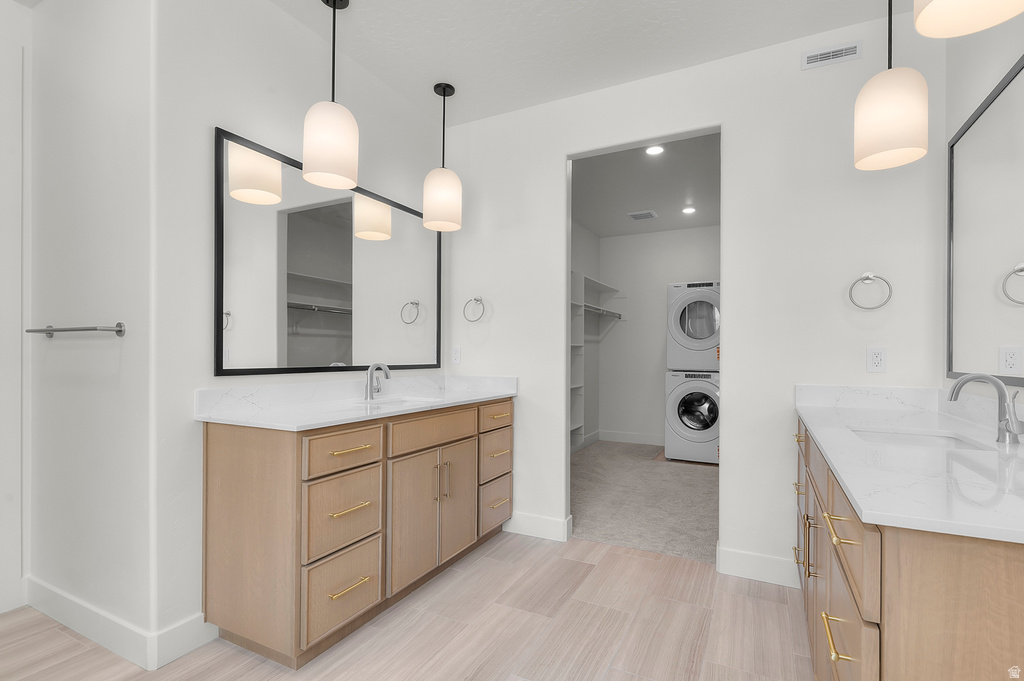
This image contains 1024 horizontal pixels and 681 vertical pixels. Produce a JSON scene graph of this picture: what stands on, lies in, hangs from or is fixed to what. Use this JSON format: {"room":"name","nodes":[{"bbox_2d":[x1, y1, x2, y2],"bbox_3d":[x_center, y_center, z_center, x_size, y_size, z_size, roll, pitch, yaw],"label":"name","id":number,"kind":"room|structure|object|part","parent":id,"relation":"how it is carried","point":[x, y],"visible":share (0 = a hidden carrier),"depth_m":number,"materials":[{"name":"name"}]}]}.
{"room":"bathroom","nodes":[
{"label":"bathroom","id":0,"kind":"room"},
{"bbox_2d":[26,1,160,664],"bbox_3d":[-1.826,-0.183,1.980,1.052,2.733,0.120,0,0,27],"label":"left wall","id":1,"kind":"structure","parent":0,"point":[65,350],"depth_m":1.87,"materials":[{"name":"white paint"}]},
{"bbox_2d":[0,22,27,616],"bbox_3d":[-2.478,-0.066,1.779,0.172,2.518,0.917,0,0,27],"label":"door","id":2,"kind":"structure","parent":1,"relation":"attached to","point":[3,149],"depth_m":2.08,"materials":[{"name":"white paint"}]},
{"bbox_2d":[25,322,125,337],"bbox_3d":[-1.803,-0.073,1.855,0.681,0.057,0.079,0,0,27],"label":"towel bar","id":3,"kind":"object","parent":1,"relation":"attached to","point":[47,330],"visible":0.99,"depth_m":1.77,"materials":[{"name":"silver metal"}]},
{"bbox_2d":[29,578,213,669],"bbox_3d":[-1.749,1.142,1.969,1.166,0.123,0.172,0,0,27],"label":"baseboard","id":4,"kind":"structure","parent":1,"relation":"attached to","point":[81,628],"depth_m":1.83,"materials":[{"name":"white paint"}]},
{"bbox_2d":[151,0,446,663],"bbox_3d":[-0.923,-0.186,2.510,0.120,2.733,1.852,0,0,27],"label":"left wall","id":5,"kind":"structure","parent":0,"point":[213,120],"depth_m":1.80,"materials":[{"name":"white paint"}]},
{"bbox_2d":[214,128,444,377],"bbox_3d":[-0.845,-0.381,2.526,0.022,1.020,1.529,0,0,27],"label":"mirror","id":6,"kind":"object","parent":5,"relation":"attached to","point":[325,356],"visible":0.98,"depth_m":2.24,"materials":[{"name":"black mirror"}]},
{"bbox_2d":[0,529,815,680],"bbox_3d":[-0.815,1.213,0.739,3.957,0.058,4.827,0,0,27],"label":"tile floor","id":7,"kind":"structure","parent":0,"point":[596,568],"depth_m":1.89,"materials":[{"name":"beige tile"}]},
{"bbox_2d":[200,396,513,669],"bbox_3d":[-0.596,0.643,2.390,0.629,1.085,1.625,0,0,27],"label":"vanity cabinet","id":8,"kind":"object","parent":7,"relation":"on","point":[207,441],"visible":0.89,"depth_m":1.82,"materials":[{"name":"brown wood"}]},
{"bbox_3d":[-0.675,0.989,1.855,0.035,0.256,0.329,0,0,27],"label":"drawer","id":9,"kind":"part","parent":8,"relation":"part of","materials":[{"name":"wood"}]},
{"bbox_3d":[-0.678,0.689,1.864,0.040,0.285,0.319,0,0,27],"label":"drawer","id":10,"kind":"part","parent":8,"relation":"part of","materials":[{"name":"wood"}]},
{"bbox_3d":[-0.667,0.424,1.862,0.036,0.149,0.353,0,0,27],"label":"drawer","id":11,"kind":"part","parent":8,"relation":"part of","materials":[{"name":"brown wood"}]},
{"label":"drawer pull","id":12,"kind":"part","parent":8,"relation":"part of","materials":[{"name":"gold metal"}]},
{"bbox_3d":[-0.653,0.954,1.830,0.059,0.015,0.153,0,0,27],"label":"pull","id":13,"kind":"part","parent":8,"relation":"part of","materials":[{"name":"gold metal"}]},
{"bbox_3d":[-0.669,0.421,1.882,0.055,0.013,0.170,0,0,27],"label":"pull","id":14,"kind":"part","parent":8,"relation":"part of","materials":[{"name":"gold metal"}]},
{"bbox_2d":[194,374,518,430],"bbox_3d":[-0.611,0.239,2.396,0.634,0.124,1.700,0,0,27],"label":"countertop","id":15,"kind":"structure","parent":8,"relation":"on","point":[453,396],"depth_m":2.15,"materials":[{"name":"white stone"}]},
{"bbox_2d":[364,362,391,399],"bbox_3d":[-0.716,0.178,2.475,0.170,0.197,0.092,0,0,27],"label":"faucet","id":16,"kind":"object","parent":15,"relation":"on","point":[385,370],"visible":1,"depth_m":2.47,"materials":[{"name":"silver metal"}]},
{"bbox_2d":[357,395,444,407],"bbox_3d":[-0.580,0.365,2.355,0.371,0.161,0.448,0,0,27],"label":"sink","id":17,"kind":"object","parent":15,"relation":"in","point":[395,402],"visible":0.3,"depth_m":2.49,"materials":[{"name":"white ceramic"}]},
{"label":"cabinet door","id":18,"kind":"part","parent":8,"relation":"part of","materials":[{"name":"wood"}]},
{"bbox_3d":[-0.383,0.419,2.291,0.038,0.148,0.559,0,0,27],"label":"drawer","id":19,"kind":"part","parent":8,"relation":"part of","materials":[{"name":"brown wood"}]},
{"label":"handles","id":20,"kind":"part","parent":8,"relation":"part of","materials":[{"name":"metal"}]},
{"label":"pull","id":21,"kind":"part","parent":8,"relation":"part of","materials":[{"name":"metal"}]},
{"bbox_3d":[-0.292,0.829,2.458,0.054,0.586,0.322,0,0,27],"label":"cabinet door","id":22,"kind":"part","parent":8,"relation":"part of","materials":[{"name":"brown wood"}]},
{"bbox_3d":[-0.114,0.955,2.736,0.037,0.243,0.341,0,0,27],"label":"drawer","id":23,"kind":"part","parent":8,"relation":"part of","materials":[{"name":"wood"}]},
{"bbox_3d":[-0.090,0.419,2.721,0.032,0.140,0.375,0,0,27],"label":"drawer","id":24,"kind":"part","parent":8,"relation":"part of","materials":[{"name":"brown wood"}]},
{"bbox_3d":[-0.105,0.656,2.736,0.048,0.258,0.338,0,0,27],"label":"drawer","id":25,"kind":"part","parent":8,"relation":"part of","materials":[{"name":"brown wood"}]},
{"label":"pull","id":26,"kind":"part","parent":8,"relation":"part of","materials":[{"name":"gold metal"}]},
{"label":"pull","id":27,"kind":"part","parent":8,"relation":"part of","materials":[{"name":"gold metal"}]},
{"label":"pull","id":28,"kind":"part","parent":8,"relation":"part of","materials":[{"name":"gold metal"}]},
{"bbox_2d":[793,415,1023,680],"bbox_3d":[1.237,0.686,1.400,0.602,1.011,1.730,0,0,27],"label":"right vanity cabinet","id":29,"kind":"object","parent":7,"relation":"on","point":[952,568],"visible":0.7,"depth_m":0.82,"materials":[{"name":"brown wood"}]},
{"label":"pull","id":30,"kind":"part","parent":29,"relation":"part of","materials":[{"name":"gold metal"}]},
{"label":"brass pull","id":31,"kind":"part","parent":29,"relation":"part of","materials":[{"name":"gold metal"}]},
{"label":"pulls","id":32,"kind":"part","parent":29,"relation":"part of","materials":[{"name":"gold metal"}]},
{"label":"vertical pull","id":33,"kind":"part","parent":29,"relation":"part of","materials":[{"name":"gold metal"}]},
{"bbox_3d":[0.713,0.627,1.001,0.045,0.017,0.108,0,0,27],"label":"brass pull","id":34,"kind":"part","parent":29,"relation":"part of","materials":[{"name":"gold metal"}]},
{"bbox_3d":[0.714,0.398,0.999,0.053,0.017,0.076,0,0,27],"label":"bar pull","id":35,"kind":"part","parent":29,"relation":"part of","materials":[{"name":"gold metal"}]},
{"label":"drawer","id":36,"kind":"part","parent":29,"relation":"part of","materials":[{"name":"wood"}]},
{"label":"drawer","id":37,"kind":"part","parent":29,"relation":"part of","materials":[{"name":"wood"}]},
{"bbox_2d":[794,384,1023,544],"bbox_3d":[1.245,0.240,1.373,0.572,0.116,1.622,0,0,27],"label":"countertop","id":38,"kind":"structure","parent":29,"relation":"on","point":[840,411],"depth_m":1.11,"materials":[{"name":"white stone"}]},
{"bbox_2d":[846,424,990,450],"bbox_3d":[1.270,0.383,1.446,0.346,0.161,0.509,0,0,27],"label":"sink","id":39,"kind":"object","parent":38,"relation":"in","point":[894,433],"visible":0.31,"depth_m":1.58,"materials":[{"name":"white ceramic"}]},
{"bbox_2d":[947,373,1023,444],"bbox_3d":[1.409,0.178,1.350,0.169,0.198,0.108,0,0,27],"label":"faucet","id":40,"kind":"object","parent":38,"relation":"on","point":[996,384],"visible":1,"depth_m":1.33,"materials":[{"name":"silver metal"}]},
{"bbox_2d":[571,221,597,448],"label":"closet side wall","id":41,"kind":"structure","parent":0,"point":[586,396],"depth_m":5.72,"materials":[{"name":"paint"}]},
{"bbox_2d":[263,0,914,126],"bbox_3d":[-0.821,-1.605,0.814,4.133,0.095,5.067,0,0,27],"label":"ceiling","id":42,"kind":"structure","parent":0,"point":[716,50],"depth_m":2.28,"materials":[{"name":"white paint"}]},
{"bbox_2d":[303,0,359,192],"bbox_3d":[-0.792,-1.142,2.016,0.227,0.826,0.228,0,0,27],"label":"pendant light","id":43,"kind":"object","parent":42,"relation":"hanging from","point":[329,157],"visible":1,"depth_m":1.94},
{"bbox_2d":[423,83,462,233],"bbox_3d":[-0.407,-1.131,2.719,0.227,0.833,0.228,0,0,27],"label":"pendant light","id":44,"kind":"object","parent":42,"relation":"hanging from","point":[443,92],"visible":1,"depth_m":2.64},
{"bbox_2d":[854,0,928,170],"bbox_3d":[1.460,-1.127,1.757,0.221,0.807,0.224,0,0,27],"label":"pendant lamp","id":45,"kind":"object","parent":42,"relation":"hanging from","point":[898,110],"visible":1,"depth_m":1.69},
{"bbox_2d":[913,0,1023,37],"bbox_3d":[1.064,-1.160,1.027,0.230,0.745,0.231,0,0,27],"label":"pendant lamp","id":46,"kind":"object","parent":42,"relation":"hanging from","point":[946,6],"visible":1,"depth_m":1.11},
{"bbox_2d":[571,439,718,563],"bbox_3d":[1.251,1.241,4.223,2.558,0.097,3.069,0,0,27],"label":"carpet floor","id":47,"kind":"structure","parent":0,"point":[692,475],"depth_m":3.57,"materials":[{"name":"carpet"}]},
{"bbox_2d":[665,370,720,465],"bbox_3d":[2.109,0.728,5.014,0.708,0.955,0.749,0,0,27],"label":"washing machine","id":48,"kind":"object","parent":47,"relation":"on","point":[708,437],"visible":0.72,"depth_m":4.75,"materials":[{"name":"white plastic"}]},
{"bbox_2d":[666,280,720,372],"bbox_3d":[2.122,-0.215,5.019,0.723,0.968,0.770,0,0,27],"label":"dryer","id":49,"kind":"object","parent":48,"relation":"on","point":[708,346],"visible":0.79,"depth_m":4.75,"materials":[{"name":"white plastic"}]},
{"bbox_2d":[569,133,720,237],"bbox_3d":[1.387,-1.515,4.276,2.448,0.094,3.163,0,0,27],"label":"closet ceiling","id":50,"kind":"structure","parent":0,"point":[658,209],"depth_m":4.22,"materials":[{"name":"paint"}]},
{"bbox_2d":[627,210,656,220],"bbox_3d":[1.450,-1.463,5.061,0.277,0.015,0.268,0,0,27],"label":"ceiling vent","id":51,"kind":"object","parent":50,"relation":"attached to","point":[634,215],"visible":0.99,"depth_m":5.04,"materials":[{"name":"white metal"}]},
{"bbox_2d":[644,144,663,155],"bbox_3d":[1.087,-1.503,3.466,0.152,0.007,0.151,0,0,27],"label":"recessed light","id":52,"kind":"object","parent":50,"relation":"in","point":[654,151],"visible":0.98,"depth_m":3.47,"materials":[{"name":"white"}]},
{"bbox_2d":[681,206,695,214],"bbox_3d":[1.881,-1.454,4.840,0.164,0.014,0.166,0,0,27],"label":"recessed light","id":53,"kind":"object","parent":50,"relation":"in","point":[690,209],"visible":0.99,"depth_m":4.83,"materials":[{"name":"white"}]},
{"bbox_2d":[596,226,719,443],"bbox_3d":[2.235,-0.127,5.566,2.511,2.696,0.120,0,0,27],"label":"closet back wall","id":54,"kind":"structure","parent":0,"point":[666,235],"depth_m":5.78,"materials":[{"name":"white paint"}]},
{"bbox_2d":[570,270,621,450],"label":"closet shelving","id":55,"kind":"object","parent":54,"relation":"attached to","point":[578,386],"visible":0.34,"depth_m":5.01,"materials":[{"name":"white"}]},
{"bbox_2d":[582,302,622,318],"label":"closet rod","id":56,"kind":"object","parent":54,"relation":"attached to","point":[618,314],"visible":0.56,"depth_m":5.52,"materials":[{"name":"metal"}]},
{"bbox_2d":[596,430,664,444],"bbox_3d":[2.094,1.163,5.551,2.116,0.126,0.014,0,0,27],"label":"baseboard","id":57,"kind":"structure","parent":54,"relation":"attached to","point":[648,439],"depth_m":5.82,"materials":[{"name":"white paint"}]},
{"bbox_2d":[442,15,942,584],"bbox_3d":[0.748,-0.176,2.696,2.797,2.730,0.119,0,0,27],"label":"back wall","id":58,"kind":"structure","parent":0,"point":[548,159],"depth_m":2.38,"materials":[{"name":"white paint"}]},
{"bbox_2d":[451,345,461,364],"bbox_3d":[-0.390,0.054,3.171,0.072,0.117,0.008,0,0,27],"label":"wall outlet","id":59,"kind":"object","parent":58,"relation":"attached to","point":[457,356],"visible":0.98,"depth_m":3.17,"materials":[{"name":"white plastic"}]},
{"bbox_2d":[463,296,485,321],"bbox_3d":[-0.247,-0.260,3.077,0.163,0.174,0.060,0,0,27],"label":"towel ring","id":60,"kind":"object","parent":58,"relation":"attached to","point":[477,300],"visible":0.98,"depth_m":3.07,"materials":[{"name":"silver metal"}]},
{"bbox_2d":[503,511,571,542],"bbox_3d":[0.107,1.135,2.903,0.501,0.128,0.015,0,0,27],"label":"baseboard","id":61,"kind":"structure","parent":58,"relation":"attached to","point":[558,525],"depth_m":2.87,"materials":[{"name":"white paint"}]},
{"bbox_2d":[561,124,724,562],"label":"doorway","id":62,"kind":"object","parent":58,"relation":"in","point":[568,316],"visible":0.54,"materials":[{"name":"white paint"}]},
{"bbox_2d":[717,545,800,587],"bbox_3d":[1.291,1.133,2.345,0.415,0.129,0.014,0,0,27],"label":"baseboard","id":63,"kind":"structure","parent":58,"relation":"attached to","point":[740,558],"depth_m":2.35,"materials":[{"name":"white paint"}]},
{"bbox_2d":[801,40,861,69],"bbox_3d":[1.558,-1.424,2.220,0.240,0.080,0.009,0,0,27],"label":"wall vent","id":64,"kind":"object","parent":58,"relation":"attached to","point":[818,54],"visible":0.99,"depth_m":2.22,"materials":[{"name":"white metal"}]},
{"bbox_2d":[848,272,892,309],"bbox_3d":[1.687,-0.270,2.149,0.161,0.182,0.058,0,0,27],"label":"towel ring","id":65,"kind":"object","parent":58,"relation":"attached to","point":[870,278],"visible":0.99,"depth_m":2.14,"materials":[{"name":"silver metal"}]},
{"bbox_2d":[866,347,886,372],"bbox_3d":[1.723,0.059,2.148,0.073,0.116,0.008,0,0,27],"label":"wall outlet","id":66,"kind":"object","parent":58,"relation":"attached to","point":[878,360],"visible":0.98,"depth_m":2.15,"materials":[{"name":"white plastic"}]},
{"bbox_2d":[941,8,1023,405],"bbox_3d":[1.020,-0.184,0.092,0.116,2.744,4.838,0,0,27],"label":"right wall","id":67,"kind":"structure","parent":0,"point":[1000,74],"depth_m":1.81,"materials":[{"name":"white paint"}]},
{"bbox_2d":[946,54,1023,385],"bbox_3d":[1.604,-0.394,1.394,0.020,1.047,1.394,0,0,27],"label":"mirror","id":68,"kind":"object","parent":67,"relation":"attached to","point":[978,136],"visible":1,"depth_m":1.66,"materials":[{"name":"black mirror"}]}
]}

• • • • • • •

-- Your task --
As you read the records above, find each line that contains "lamp" and copy it.

-- Solution for this exercise --
{"bbox_2d":[854,0,928,170],"bbox_3d":[1.460,-1.127,1.757,0.221,0.807,0.224,0,0,27],"label":"pendant lamp","id":45,"kind":"object","parent":42,"relation":"hanging from","point":[898,110],"visible":1,"depth_m":1.69},
{"bbox_2d":[913,0,1023,37],"bbox_3d":[1.064,-1.160,1.027,0.230,0.745,0.231,0,0,27],"label":"pendant lamp","id":46,"kind":"object","parent":42,"relation":"hanging from","point":[946,6],"visible":1,"depth_m":1.11},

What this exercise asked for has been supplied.